Es posible que el lector se imagine que de aquí en adelante encontrará frases hechas que cuenten lo sucedido  en una final de copa que no se pudo jugar en tiempo y forma. No es cierto. La idea es tratar de entender qué es lo que está sucediendo en torno a la  inoperancia política que tienen “los amantes del marketing y las frases tribuneras”, aquellos que gobiernan a través de escenas montadas, saludando a la nada, y cazando indios en la Patagonia. Los mismos que introdujeron a través de la falta de ideas y de soluciones, por medio de políticas públicas, la modalidad de “la culpa es del otro”.

En este caso en particular, y continuando con la construcción ficticia de un gobierno que persigue al crimen organizado, se les escapó la tortuga por segunda vez en una semana, días previos a los incidentes del Monumental, donde hinchas de River apedrearon el micro de los jugadores de Boca, la misma policía que fue espectadora de los piedrazos fue quien retrocedió chocando los patrulleros ante el avance de la hinchada de All Boys, días antes de lo acontecido en Núñez.

Estas acciones que dejan al descubierto la falta de políticas siguen siendo bien cuidadas por el periodismo hegemónico, quienes maquillan la realidad y tratan de emparchar para que nadie se de cuenta. Ese mismo sector que saca “la doble moralidad discursiva” carga contra “los barras”, aunque a la hora de hacer algunos puntos por televisión, los invitan y los tratan como personajes mediáticos y reconocidos en las tribunas. Recordemos las charlas de Fernando Niembro, periodista cercano al macrismo, junto con Di Zeo el ex jefe de la 12. 

Para desarrollar entonces una buena lectura es preciso recurrir a uno de los sociólogos argentinos, me refiero a Pablo Alabarces, autor de la teoría denominada “Cultura del Aguante”. Allí Alabarces define que los hinchas se manejan de forma organizada y legitimando la violencia como un espacio que les pertenece. “Para los integrantes de la barra, el aguante es el más importante de los bienes simbólicos que conforman su identidad. Éste sólo puede ser adquirido a partir de la acción violenta y no existe otra forma de probar su posesión” dice en su libro.

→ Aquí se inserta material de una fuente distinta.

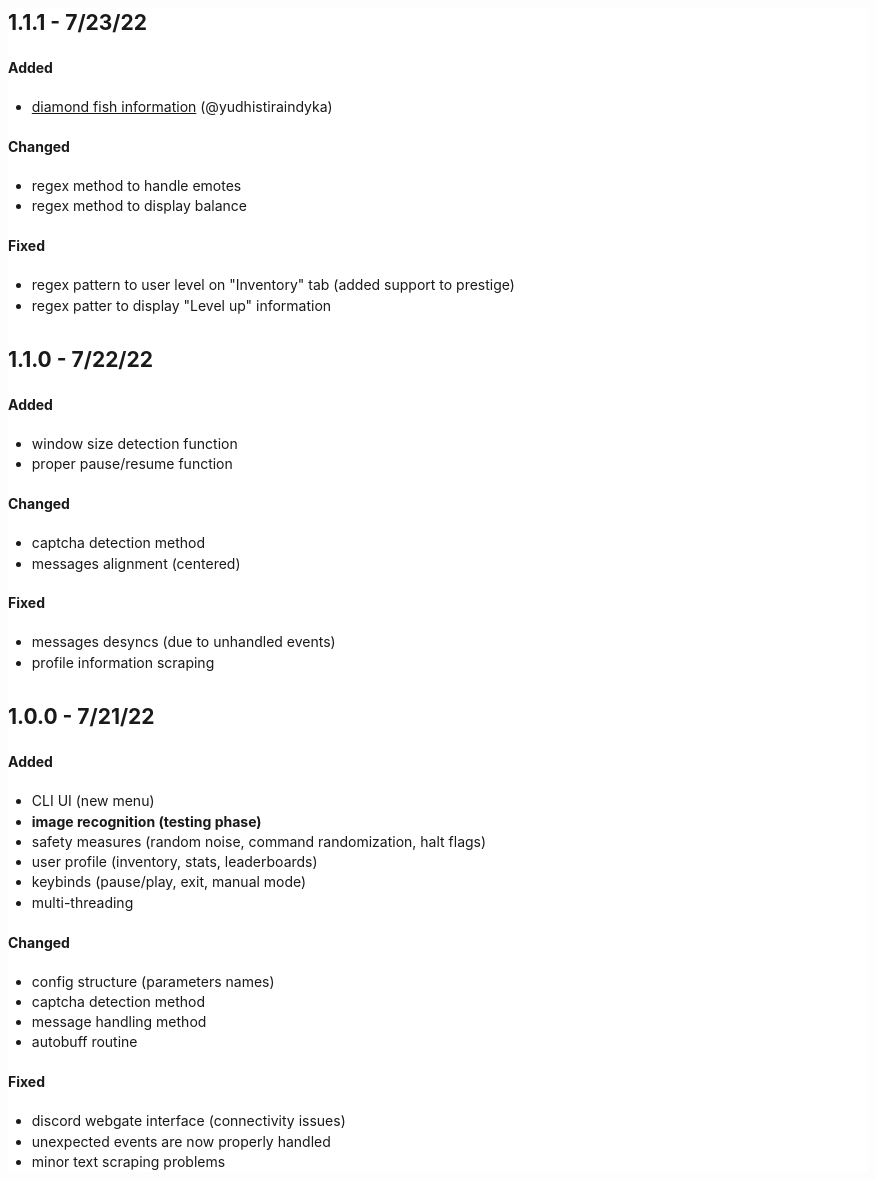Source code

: ##  1.1.1 - 7/23/22 
#### **Added**
- [diamond fish information](https://github.com/thejoabo/virtualfisher-bot/pull/11) (@yudhistiraindyka)
#### **Changed**
- regex method to handle emotes
- regex method to display balance
#### **Fixed**
- regex pattern to user level on "Inventory" tab (added support to prestige)
- regex patter to display "Level up" information  

##  1.1.0 - 7/22/22
#### **Added**
- window size detection function
- proper pause/resume function
#### **Changed**
- captcha detection method
- messages alignment (centered)
#### **Fixed**
- messages desyncs (due to unhandled events)
- profile information scraping 

##  1.0.0 - 7/21/22 
#### **Added**
- CLI UI (new menu)
- **image recognition (testing phase)**
- safety measures (random noise, command randomization, halt flags)
- user profile (inventory, stats, leaderboards)
- keybinds (pause/play, exit, manual mode)
- multi-threading 
#### **Changed**
- config structure (parameters names)
- captcha detection method
- message handling method
- autobuff routine
#### **Fixed**
- discord webgate interface (connectivity issues)
- unexpected events are now properly handled
- minor text scraping problems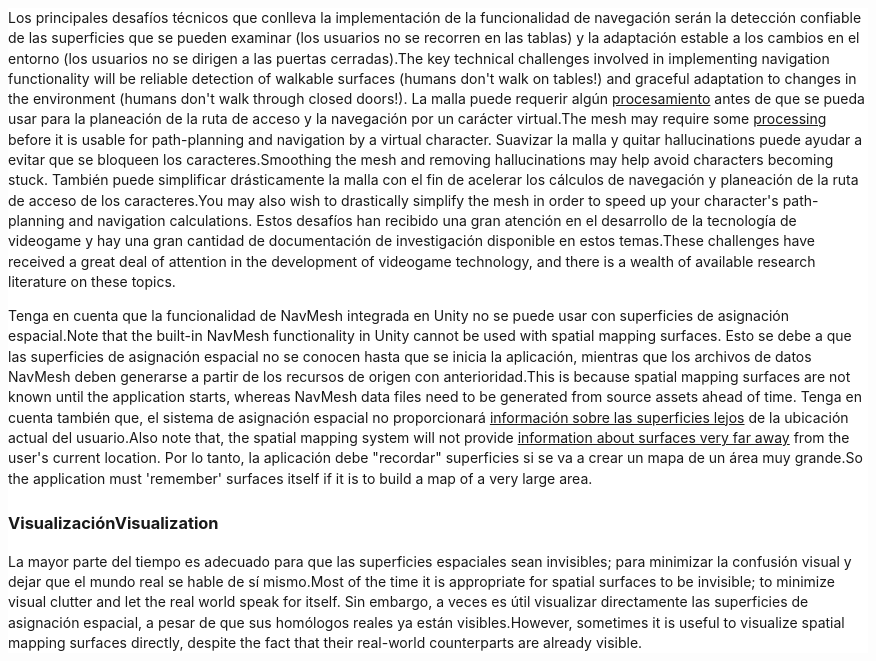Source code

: <span data-ttu-id="4f9a4-208">Los principales desafíos técnicos que conlleva la implementación de la funcionalidad de navegación serán la detección confiable de las superficies que se pueden examinar (los usuarios no se recorren en las tablas) y la adaptación estable a los cambios en el entorno (los usuarios no se dirigen a las puertas cerradas).</span><span class="sxs-lookup"><span data-stu-id="4f9a4-208">The key technical challenges involved in implementing navigation functionality will be reliable detection of walkable surfaces (humans don't walk on tables!) and graceful adaptation to changes in the environment (humans don't walk through closed doors!).</span></span> <span data-ttu-id="4f9a4-209">La malla puede requerir algún [procesamiento](spatial-mapping.md#mesh-processing) antes de que se pueda usar para la planeación de la ruta de acceso y la navegación por un carácter virtual.</span><span class="sxs-lookup"><span data-stu-id="4f9a4-209">The mesh may require some [processing](spatial-mapping.md#mesh-processing) before it is usable for path-planning and navigation by a virtual character.</span></span> <span data-ttu-id="4f9a4-210">Suavizar la malla y quitar hallucinations puede ayudar a evitar que se bloqueen los caracteres.</span><span class="sxs-lookup"><span data-stu-id="4f9a4-210">Smoothing the mesh and removing hallucinations may help avoid characters becoming stuck.</span></span> <span data-ttu-id="4f9a4-211">También puede simplificar drásticamente la malla con el fin de acelerar los cálculos de navegación y planeación de la ruta de acceso de los caracteres.</span><span class="sxs-lookup"><span data-stu-id="4f9a4-211">You may also wish to drastically simplify the mesh in order to speed up your character's path-planning and navigation calculations.</span></span> <span data-ttu-id="4f9a4-212">Estos desafíos han recibido una gran atención en el desarrollo de la tecnología de videogame y hay una gran cantidad de documentación de investigación disponible en estos temas.</span><span class="sxs-lookup"><span data-stu-id="4f9a4-212">These challenges have received a great deal of attention in the development of videogame technology, and there is a wealth of available research literature on these topics.</span></span>

<span data-ttu-id="4f9a4-213">Tenga en cuenta que la funcionalidad de NavMesh integrada en Unity no se puede usar con superficies de asignación espacial.</span><span class="sxs-lookup"><span data-stu-id="4f9a4-213">Note that the built-in NavMesh functionality in Unity cannot be used with spatial mapping surfaces.</span></span> <span data-ttu-id="4f9a4-214">Esto se debe a que las superficies de asignación espacial no se conocen hasta que se inicia la aplicación, mientras que los archivos de datos NavMesh deben generarse a partir de los recursos de origen con anterioridad.</span><span class="sxs-lookup"><span data-stu-id="4f9a4-214">This is because spatial mapping surfaces are not known until the application starts, whereas NavMesh data files need to be generated from source assets ahead of time.</span></span> <span data-ttu-id="4f9a4-215">Tenga en cuenta también que, el sistema de asignación espacial no proporcionará [información sobre las superficies lejos](spatial-mapping.md#the-environment-scanning-experience) de la ubicación actual del usuario.</span><span class="sxs-lookup"><span data-stu-id="4f9a4-215">Also note that, the spatial mapping system will not provide [information about surfaces very far away](spatial-mapping.md#the-environment-scanning-experience) from the user's current location.</span></span> <span data-ttu-id="4f9a4-216">Por lo tanto, la aplicación debe "recordar" superficies si se va a crear un mapa de un área muy grande.</span><span class="sxs-lookup"><span data-stu-id="4f9a4-216">So the application must 'remember' surfaces itself if it is to build a map of a very large area.</span></span>

### <a name="visualization"></a><span data-ttu-id="4f9a4-217">Visualización</span><span class="sxs-lookup"><span data-stu-id="4f9a4-217">Visualization</span></span>

<span data-ttu-id="4f9a4-218">La mayor parte del tiempo es adecuado para que las superficies espaciales sean invisibles; para minimizar la confusión visual y dejar que el mundo real se hable de sí mismo.</span><span class="sxs-lookup"><span data-stu-id="4f9a4-218">Most of the time it is appropriate for spatial surfaces to be invisible; to minimize visual clutter and let the real world speak for itself.</span></span> <span data-ttu-id="4f9a4-219">Sin embargo, a veces es útil visualizar directamente las superficies de asignación espacial, a pesar de que sus homólogos reales ya están visibles.</span><span class="sxs-lookup"><span data-stu-id="4f9a4-219">However, sometimes it is useful to visualize spatial mapping surfaces directly, despite the fact that their real-world counterparts are already visible.</span></span>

Por tal motivo nos lleva a pensar que la legitimidad y la legalidad llevan dos caminos distintos, donde la acción violenta que desafía al sector coercitivo del Poder estatal es una lucha constante que se transforma en una lucha política; donde lo legal y lo no legal quedan en una línea difusa “. La Cultura del Aguante” no pertenece a los inadaptados de siempre, a los marginales, a las clases populares; es un espacio donde no hay cultura especifica ni variables económicas. El problema de fondo es  producto de un Estado vacío,  esto se observa dentro de un Estado que no cumple con las mínimas obligaciones.

Dentro de un Estado enflaquecido y recortado que no puede, ni quiere, resolver los problemas de fondo, ya sea en el mundo del trabajo o las políticas sociales indispensables. Empujan a los sectores violentos a legitimar sus acciones de “bravos y guerreros”, beneficiándolos ante la sociedad idiotizada, Así, de esa manera, el gobierno continúa con la ideología de estigmatizar la pobreza y avanzar con la “mano dura” a los sectores sociales organizados.